Exercise prompt: Reproduce the stretch from the line containing "pose: elev=79.0 azim=63.6" through the line containing "Dot at: (231, 281)" with every "dist" renamed to "distance", leaving all else unchanged.

Supplied information:

########################################

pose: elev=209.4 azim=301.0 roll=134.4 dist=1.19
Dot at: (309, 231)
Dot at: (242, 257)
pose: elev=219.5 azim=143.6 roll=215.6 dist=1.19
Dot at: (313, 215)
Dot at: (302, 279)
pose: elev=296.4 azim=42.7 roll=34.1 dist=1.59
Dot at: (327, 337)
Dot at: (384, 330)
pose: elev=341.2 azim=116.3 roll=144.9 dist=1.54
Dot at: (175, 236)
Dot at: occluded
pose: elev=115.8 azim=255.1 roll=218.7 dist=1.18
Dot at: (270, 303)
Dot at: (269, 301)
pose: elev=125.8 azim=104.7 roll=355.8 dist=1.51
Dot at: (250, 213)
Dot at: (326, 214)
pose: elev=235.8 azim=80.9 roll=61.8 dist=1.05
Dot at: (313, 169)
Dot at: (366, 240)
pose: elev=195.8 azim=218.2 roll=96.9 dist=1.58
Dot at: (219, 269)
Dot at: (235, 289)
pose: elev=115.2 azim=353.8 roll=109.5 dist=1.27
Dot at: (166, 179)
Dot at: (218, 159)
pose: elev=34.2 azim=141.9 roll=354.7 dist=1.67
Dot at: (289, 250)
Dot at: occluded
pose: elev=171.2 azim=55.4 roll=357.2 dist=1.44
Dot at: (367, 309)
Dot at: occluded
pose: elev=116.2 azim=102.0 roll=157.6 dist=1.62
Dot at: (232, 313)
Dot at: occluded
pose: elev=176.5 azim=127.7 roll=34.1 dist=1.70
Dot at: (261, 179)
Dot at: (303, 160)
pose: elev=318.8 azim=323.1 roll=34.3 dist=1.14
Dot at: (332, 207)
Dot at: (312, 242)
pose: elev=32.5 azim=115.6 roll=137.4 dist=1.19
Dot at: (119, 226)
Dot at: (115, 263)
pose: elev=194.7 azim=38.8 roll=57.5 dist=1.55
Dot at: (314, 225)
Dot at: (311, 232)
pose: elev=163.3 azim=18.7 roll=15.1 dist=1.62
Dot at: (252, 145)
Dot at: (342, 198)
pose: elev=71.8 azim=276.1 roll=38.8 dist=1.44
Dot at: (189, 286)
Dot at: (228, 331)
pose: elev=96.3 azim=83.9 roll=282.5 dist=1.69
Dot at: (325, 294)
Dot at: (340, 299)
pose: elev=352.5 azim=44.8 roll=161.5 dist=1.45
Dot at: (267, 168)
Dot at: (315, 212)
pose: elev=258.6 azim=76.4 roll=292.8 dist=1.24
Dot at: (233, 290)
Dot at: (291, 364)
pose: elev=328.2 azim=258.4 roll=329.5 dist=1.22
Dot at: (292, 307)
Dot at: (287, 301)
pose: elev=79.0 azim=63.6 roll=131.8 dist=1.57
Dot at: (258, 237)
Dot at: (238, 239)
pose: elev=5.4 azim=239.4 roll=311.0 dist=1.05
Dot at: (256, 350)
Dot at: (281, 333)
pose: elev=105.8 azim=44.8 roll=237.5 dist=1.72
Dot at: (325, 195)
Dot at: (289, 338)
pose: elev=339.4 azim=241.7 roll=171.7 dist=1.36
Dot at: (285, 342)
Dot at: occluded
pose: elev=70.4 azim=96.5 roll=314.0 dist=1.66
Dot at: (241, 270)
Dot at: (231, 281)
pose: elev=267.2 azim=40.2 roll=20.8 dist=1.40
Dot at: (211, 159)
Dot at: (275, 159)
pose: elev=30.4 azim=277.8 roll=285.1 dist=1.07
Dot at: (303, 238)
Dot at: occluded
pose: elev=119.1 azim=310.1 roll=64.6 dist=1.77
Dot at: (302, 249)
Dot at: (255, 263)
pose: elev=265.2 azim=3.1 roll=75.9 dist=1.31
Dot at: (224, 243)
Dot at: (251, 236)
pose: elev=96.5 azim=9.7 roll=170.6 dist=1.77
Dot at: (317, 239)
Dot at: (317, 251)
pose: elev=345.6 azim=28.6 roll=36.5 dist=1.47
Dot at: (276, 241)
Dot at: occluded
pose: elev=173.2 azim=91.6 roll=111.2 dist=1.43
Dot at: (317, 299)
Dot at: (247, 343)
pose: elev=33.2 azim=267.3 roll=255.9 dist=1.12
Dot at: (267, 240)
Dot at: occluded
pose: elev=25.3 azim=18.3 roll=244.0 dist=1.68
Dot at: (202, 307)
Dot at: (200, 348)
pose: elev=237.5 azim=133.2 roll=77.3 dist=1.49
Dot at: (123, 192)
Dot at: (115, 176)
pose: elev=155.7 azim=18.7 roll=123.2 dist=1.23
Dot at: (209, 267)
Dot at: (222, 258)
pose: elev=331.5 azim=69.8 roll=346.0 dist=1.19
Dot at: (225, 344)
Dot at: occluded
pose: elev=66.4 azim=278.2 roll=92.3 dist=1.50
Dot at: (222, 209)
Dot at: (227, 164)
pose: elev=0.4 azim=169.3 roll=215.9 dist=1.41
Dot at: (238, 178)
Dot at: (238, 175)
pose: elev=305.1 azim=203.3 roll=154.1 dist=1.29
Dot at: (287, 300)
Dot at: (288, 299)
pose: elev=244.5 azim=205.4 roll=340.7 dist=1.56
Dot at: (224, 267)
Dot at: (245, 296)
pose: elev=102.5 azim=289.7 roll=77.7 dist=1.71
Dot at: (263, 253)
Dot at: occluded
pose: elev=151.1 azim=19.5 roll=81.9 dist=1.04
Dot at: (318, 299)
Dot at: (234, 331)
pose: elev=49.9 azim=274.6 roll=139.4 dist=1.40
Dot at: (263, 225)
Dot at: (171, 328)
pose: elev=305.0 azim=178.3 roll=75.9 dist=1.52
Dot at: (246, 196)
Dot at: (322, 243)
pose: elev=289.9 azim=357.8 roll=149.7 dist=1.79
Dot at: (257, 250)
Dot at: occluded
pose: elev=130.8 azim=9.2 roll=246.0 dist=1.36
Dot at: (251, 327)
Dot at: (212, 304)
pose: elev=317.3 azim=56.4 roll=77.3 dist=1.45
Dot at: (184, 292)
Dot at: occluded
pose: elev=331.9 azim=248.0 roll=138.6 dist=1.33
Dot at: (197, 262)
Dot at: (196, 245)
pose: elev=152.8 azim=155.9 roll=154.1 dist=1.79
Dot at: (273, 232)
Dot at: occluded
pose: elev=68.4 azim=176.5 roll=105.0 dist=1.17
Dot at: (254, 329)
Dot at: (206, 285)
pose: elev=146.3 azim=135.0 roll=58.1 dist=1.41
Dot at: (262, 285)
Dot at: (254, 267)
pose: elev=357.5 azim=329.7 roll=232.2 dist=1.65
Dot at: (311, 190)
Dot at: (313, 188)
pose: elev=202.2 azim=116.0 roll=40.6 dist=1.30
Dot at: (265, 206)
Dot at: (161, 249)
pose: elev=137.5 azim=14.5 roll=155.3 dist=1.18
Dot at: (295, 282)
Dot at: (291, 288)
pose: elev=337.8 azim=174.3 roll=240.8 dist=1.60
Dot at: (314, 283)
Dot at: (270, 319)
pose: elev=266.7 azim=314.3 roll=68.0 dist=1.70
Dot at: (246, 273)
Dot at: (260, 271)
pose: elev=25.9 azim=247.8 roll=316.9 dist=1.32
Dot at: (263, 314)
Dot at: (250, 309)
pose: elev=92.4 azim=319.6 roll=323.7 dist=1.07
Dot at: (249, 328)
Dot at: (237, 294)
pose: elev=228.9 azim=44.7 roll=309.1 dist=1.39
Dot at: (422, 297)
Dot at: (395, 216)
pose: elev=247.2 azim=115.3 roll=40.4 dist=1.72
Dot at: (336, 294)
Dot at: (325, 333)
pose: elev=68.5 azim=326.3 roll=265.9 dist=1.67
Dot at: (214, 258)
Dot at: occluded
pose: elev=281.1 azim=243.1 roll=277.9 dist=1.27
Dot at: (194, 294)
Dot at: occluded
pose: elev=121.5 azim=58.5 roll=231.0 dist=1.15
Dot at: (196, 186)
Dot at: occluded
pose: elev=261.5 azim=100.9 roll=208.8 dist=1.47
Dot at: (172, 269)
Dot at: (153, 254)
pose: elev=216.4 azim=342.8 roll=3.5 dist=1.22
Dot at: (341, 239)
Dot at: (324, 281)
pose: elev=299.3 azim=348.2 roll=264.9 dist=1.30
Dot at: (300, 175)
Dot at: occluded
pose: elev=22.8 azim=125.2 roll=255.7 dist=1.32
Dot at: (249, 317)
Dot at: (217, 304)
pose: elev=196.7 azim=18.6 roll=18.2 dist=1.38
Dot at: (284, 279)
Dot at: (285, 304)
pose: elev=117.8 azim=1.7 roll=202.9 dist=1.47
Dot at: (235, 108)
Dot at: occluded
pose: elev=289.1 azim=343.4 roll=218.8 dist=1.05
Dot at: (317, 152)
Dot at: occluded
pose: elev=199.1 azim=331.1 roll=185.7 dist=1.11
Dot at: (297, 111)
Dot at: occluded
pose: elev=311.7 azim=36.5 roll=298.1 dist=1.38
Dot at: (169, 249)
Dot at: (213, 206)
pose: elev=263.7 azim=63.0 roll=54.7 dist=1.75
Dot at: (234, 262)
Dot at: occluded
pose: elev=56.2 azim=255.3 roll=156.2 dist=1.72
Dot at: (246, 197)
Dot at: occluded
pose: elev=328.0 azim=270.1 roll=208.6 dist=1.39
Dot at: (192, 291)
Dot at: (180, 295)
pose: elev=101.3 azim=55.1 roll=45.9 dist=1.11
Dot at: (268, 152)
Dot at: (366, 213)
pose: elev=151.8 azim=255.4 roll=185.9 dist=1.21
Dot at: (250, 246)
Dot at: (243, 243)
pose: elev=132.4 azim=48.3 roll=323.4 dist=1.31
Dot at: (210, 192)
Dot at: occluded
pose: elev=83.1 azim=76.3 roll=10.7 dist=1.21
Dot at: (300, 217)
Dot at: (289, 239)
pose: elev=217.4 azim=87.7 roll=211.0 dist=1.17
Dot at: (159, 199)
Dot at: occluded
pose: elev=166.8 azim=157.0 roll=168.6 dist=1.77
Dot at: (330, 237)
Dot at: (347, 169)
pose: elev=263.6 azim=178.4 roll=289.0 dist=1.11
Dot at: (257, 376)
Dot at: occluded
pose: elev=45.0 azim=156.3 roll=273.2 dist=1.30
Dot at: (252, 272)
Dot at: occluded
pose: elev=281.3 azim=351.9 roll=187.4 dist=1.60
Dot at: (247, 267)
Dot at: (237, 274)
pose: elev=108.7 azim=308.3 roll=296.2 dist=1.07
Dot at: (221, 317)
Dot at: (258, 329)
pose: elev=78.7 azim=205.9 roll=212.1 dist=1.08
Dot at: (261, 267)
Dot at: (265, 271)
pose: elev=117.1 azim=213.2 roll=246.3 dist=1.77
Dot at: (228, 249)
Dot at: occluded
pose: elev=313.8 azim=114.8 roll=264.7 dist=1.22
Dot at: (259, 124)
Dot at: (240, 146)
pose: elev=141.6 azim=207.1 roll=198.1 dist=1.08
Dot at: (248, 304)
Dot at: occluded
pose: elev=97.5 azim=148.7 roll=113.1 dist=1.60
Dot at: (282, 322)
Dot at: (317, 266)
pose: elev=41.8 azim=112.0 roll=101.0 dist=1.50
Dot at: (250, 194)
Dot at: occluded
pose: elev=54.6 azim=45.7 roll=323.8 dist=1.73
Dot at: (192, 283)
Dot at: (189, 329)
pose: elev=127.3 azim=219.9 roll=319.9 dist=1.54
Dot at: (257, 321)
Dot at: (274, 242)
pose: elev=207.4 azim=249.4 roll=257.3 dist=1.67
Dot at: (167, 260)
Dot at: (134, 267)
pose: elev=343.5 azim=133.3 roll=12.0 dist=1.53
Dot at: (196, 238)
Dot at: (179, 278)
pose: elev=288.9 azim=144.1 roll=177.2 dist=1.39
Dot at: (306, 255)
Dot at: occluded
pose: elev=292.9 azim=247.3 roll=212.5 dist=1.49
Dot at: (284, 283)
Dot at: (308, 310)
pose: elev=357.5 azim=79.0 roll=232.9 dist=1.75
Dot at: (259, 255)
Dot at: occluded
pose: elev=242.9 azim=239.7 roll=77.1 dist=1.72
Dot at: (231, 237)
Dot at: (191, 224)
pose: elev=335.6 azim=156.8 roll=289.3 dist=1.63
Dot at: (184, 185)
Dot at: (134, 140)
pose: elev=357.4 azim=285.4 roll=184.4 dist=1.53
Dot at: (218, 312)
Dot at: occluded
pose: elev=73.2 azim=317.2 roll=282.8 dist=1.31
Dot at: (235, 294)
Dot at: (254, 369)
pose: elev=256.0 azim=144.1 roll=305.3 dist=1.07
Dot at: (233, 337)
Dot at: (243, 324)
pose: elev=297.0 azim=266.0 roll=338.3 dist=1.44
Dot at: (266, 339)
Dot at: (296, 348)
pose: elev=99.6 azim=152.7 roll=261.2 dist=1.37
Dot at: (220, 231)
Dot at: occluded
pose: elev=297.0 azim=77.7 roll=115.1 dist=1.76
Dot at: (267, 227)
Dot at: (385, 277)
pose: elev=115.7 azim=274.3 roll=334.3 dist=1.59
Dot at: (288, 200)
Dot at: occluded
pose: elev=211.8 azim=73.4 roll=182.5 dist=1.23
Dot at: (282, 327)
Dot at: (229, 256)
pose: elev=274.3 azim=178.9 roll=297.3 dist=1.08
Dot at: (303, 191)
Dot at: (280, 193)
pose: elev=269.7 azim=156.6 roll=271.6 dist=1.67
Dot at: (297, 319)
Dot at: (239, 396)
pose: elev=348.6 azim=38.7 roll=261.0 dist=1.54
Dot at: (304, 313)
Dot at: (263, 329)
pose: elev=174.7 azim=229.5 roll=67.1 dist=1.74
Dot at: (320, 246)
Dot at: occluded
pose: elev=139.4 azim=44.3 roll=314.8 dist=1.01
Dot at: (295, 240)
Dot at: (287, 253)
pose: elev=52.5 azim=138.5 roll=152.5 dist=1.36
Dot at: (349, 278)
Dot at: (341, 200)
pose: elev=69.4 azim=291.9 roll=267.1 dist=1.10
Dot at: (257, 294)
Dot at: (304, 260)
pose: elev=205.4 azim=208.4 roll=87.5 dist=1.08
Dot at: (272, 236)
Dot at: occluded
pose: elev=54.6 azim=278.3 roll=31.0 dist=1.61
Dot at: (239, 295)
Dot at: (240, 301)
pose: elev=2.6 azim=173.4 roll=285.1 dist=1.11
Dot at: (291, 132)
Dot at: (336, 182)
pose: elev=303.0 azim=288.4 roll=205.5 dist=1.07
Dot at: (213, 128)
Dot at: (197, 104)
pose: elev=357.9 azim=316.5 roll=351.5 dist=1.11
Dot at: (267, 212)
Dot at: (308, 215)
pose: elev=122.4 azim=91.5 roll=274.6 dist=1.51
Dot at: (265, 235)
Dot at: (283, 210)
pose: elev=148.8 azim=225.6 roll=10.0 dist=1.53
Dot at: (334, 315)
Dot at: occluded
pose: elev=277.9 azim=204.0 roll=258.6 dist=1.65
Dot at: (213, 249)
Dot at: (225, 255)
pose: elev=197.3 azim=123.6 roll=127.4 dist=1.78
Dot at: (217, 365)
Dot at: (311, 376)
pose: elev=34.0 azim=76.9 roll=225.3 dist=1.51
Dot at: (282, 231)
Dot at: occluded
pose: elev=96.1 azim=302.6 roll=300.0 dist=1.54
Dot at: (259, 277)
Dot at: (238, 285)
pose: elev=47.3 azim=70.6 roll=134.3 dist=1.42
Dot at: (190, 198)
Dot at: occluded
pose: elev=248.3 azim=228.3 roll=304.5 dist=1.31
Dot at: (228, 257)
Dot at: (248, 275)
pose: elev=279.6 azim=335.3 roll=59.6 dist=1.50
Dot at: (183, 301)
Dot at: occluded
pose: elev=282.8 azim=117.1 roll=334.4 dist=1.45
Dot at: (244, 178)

########################################

Response to this task:
pose: elev=79.0 azim=63.6 roll=131.8 distance=1.57
Dot at: (258, 237)
Dot at: (238, 239)
pose: elev=5.4 azim=239.4 roll=311.0 distance=1.05
Dot at: (256, 350)
Dot at: (281, 333)
pose: elev=105.8 azim=44.8 roll=237.5 distance=1.72
Dot at: (325, 195)
Dot at: (289, 338)
pose: elev=339.4 azim=241.7 roll=171.7 distance=1.36
Dot at: (285, 342)
Dot at: occluded
pose: elev=70.4 azim=96.5 roll=314.0 distance=1.66
Dot at: (241, 270)
Dot at: (231, 281)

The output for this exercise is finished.